Exercise prompt: Only lines holding "activity" are wanted; copy each of them from the records below.
··· Exercise data
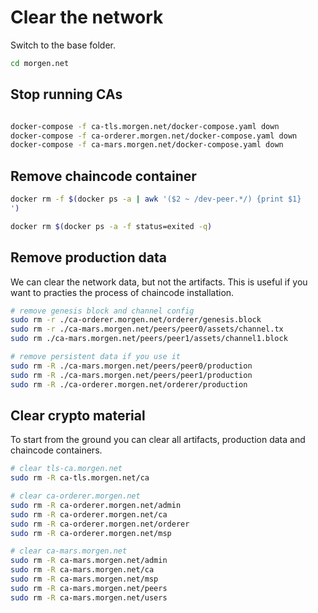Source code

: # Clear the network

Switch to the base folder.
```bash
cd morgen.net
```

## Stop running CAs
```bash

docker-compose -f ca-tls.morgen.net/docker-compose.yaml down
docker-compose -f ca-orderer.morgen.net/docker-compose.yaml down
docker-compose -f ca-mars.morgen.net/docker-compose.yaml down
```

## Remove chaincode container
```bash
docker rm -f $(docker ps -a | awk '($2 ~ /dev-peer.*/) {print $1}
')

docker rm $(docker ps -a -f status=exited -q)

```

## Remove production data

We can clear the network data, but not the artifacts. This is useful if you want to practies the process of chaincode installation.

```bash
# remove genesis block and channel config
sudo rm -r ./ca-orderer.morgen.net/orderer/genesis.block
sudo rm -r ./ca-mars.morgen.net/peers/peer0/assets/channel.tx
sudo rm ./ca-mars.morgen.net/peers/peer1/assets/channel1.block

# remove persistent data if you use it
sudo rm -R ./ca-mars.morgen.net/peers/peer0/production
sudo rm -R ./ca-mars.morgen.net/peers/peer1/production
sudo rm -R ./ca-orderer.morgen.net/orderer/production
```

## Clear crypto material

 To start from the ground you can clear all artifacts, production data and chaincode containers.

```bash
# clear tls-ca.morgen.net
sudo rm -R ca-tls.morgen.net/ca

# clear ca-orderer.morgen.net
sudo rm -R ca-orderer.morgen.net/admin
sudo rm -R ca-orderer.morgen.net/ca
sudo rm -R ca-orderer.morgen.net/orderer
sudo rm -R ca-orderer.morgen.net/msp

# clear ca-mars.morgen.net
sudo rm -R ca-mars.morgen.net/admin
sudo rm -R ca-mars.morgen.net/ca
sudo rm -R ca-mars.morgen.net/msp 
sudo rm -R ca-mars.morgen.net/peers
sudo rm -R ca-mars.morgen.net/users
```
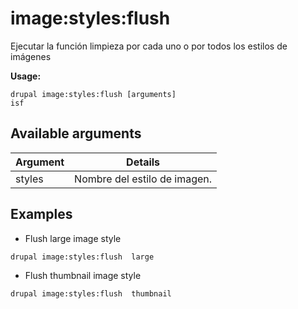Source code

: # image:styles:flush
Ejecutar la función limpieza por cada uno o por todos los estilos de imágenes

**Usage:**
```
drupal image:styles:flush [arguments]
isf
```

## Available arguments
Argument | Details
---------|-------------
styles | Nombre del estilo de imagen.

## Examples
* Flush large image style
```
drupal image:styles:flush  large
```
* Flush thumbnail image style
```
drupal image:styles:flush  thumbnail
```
······
··· Exercise data
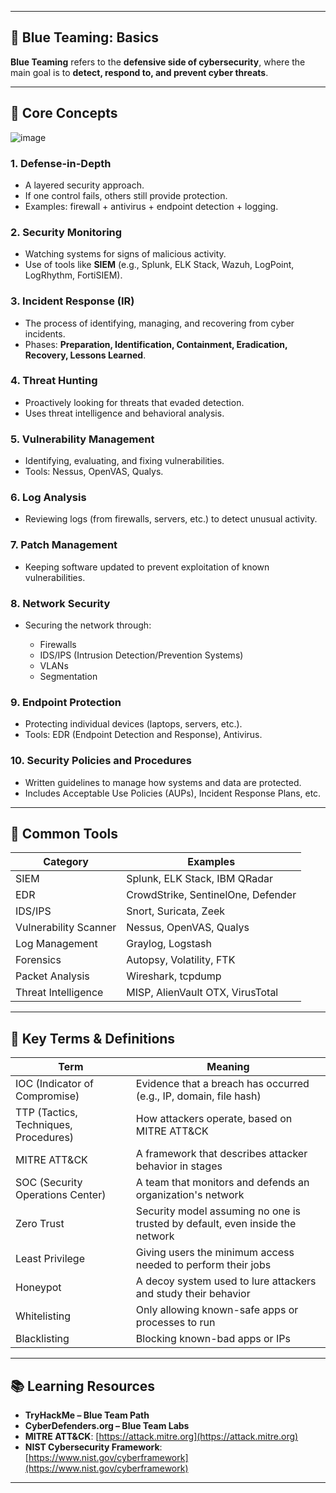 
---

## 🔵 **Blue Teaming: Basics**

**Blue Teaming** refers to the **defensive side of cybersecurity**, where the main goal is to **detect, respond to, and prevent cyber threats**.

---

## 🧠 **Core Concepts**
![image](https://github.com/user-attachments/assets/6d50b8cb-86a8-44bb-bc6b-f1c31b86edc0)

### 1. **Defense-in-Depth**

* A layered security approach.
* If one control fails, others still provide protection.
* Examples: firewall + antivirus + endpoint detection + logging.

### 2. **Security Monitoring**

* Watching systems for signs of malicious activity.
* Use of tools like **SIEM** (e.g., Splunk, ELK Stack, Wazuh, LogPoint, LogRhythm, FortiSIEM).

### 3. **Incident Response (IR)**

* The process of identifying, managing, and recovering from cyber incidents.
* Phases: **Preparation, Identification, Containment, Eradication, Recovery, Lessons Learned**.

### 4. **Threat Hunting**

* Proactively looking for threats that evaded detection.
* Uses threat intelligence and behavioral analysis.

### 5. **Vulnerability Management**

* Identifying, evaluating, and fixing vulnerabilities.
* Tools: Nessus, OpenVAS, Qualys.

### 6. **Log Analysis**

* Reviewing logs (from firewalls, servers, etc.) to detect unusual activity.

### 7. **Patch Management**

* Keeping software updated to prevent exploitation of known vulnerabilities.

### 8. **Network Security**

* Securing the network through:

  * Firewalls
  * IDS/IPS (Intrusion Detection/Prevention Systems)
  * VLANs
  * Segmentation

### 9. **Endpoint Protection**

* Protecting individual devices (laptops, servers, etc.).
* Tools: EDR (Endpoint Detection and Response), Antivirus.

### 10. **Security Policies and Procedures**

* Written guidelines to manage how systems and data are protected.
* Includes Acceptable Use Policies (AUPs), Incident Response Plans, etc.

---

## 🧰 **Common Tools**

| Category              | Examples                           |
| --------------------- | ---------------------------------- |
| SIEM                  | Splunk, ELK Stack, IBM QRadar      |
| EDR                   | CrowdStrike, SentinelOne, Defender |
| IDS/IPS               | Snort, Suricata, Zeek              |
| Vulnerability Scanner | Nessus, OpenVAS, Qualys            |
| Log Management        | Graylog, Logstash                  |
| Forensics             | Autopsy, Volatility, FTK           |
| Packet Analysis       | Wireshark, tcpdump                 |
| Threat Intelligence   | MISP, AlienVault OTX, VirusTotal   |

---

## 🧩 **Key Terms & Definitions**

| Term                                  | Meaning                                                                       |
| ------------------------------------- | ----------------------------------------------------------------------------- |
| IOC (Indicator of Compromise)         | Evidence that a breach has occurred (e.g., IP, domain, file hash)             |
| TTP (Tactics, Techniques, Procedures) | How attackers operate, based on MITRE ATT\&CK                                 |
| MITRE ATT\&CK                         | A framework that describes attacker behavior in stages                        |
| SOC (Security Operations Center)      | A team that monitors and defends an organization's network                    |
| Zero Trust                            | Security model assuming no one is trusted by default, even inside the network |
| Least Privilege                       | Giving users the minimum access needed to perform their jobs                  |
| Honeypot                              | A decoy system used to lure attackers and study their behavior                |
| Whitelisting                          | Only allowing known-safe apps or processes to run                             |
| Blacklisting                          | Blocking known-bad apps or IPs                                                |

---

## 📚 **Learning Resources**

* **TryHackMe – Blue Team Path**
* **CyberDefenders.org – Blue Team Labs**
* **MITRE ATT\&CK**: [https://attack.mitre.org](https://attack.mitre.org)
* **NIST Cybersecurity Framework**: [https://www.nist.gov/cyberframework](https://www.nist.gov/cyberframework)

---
······
Response:
* Watching systems for signs of malicious activity.
* Reviewing logs (from firewalls, servers, etc.) to detect unusual activity.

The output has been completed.